### Task material

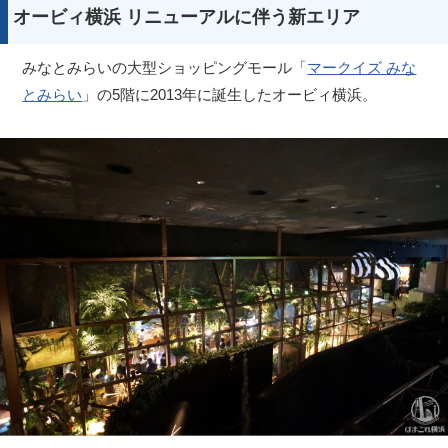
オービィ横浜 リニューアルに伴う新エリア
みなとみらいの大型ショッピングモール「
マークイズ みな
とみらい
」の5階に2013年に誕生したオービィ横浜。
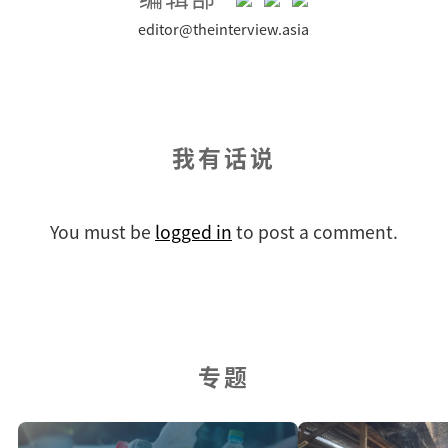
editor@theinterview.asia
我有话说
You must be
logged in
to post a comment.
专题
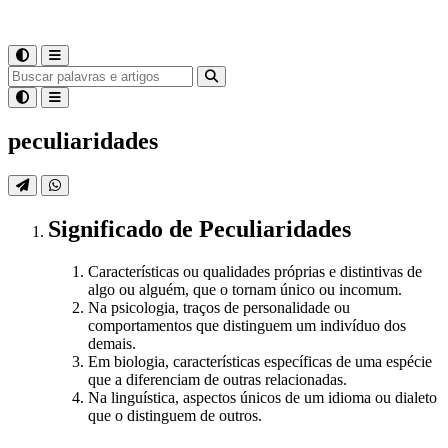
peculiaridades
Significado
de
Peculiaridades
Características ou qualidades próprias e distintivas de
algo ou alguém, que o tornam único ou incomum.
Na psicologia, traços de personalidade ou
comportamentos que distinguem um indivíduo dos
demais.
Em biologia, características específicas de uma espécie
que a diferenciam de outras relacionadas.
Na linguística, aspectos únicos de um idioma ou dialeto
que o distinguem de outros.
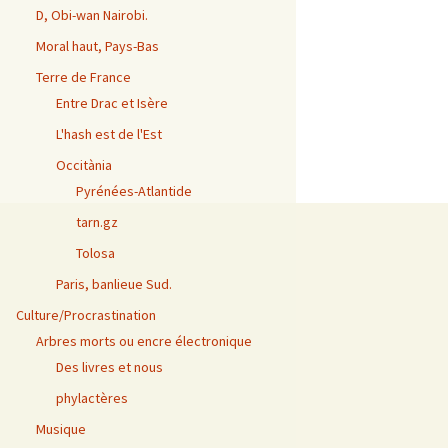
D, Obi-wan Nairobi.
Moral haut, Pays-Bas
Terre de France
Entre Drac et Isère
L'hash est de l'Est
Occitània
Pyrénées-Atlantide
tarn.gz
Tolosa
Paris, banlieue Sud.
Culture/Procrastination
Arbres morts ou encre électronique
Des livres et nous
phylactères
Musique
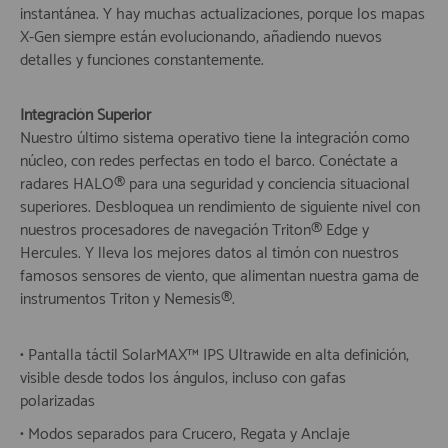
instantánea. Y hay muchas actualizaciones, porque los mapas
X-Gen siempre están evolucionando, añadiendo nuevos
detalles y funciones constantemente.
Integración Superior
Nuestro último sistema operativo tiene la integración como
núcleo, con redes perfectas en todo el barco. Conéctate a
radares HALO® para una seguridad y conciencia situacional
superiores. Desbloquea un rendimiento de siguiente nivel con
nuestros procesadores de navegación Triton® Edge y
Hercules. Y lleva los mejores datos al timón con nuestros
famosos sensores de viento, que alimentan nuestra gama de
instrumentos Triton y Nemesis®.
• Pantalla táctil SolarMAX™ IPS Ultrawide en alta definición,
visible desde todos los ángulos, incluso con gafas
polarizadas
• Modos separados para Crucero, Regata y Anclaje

### Assigned task
Using the records above, report each line that contains the word "Triton" by copying it.

### Response below
nuestros procesadores de navegación Triton® Edge y
instrumentos Triton y Nemesis®.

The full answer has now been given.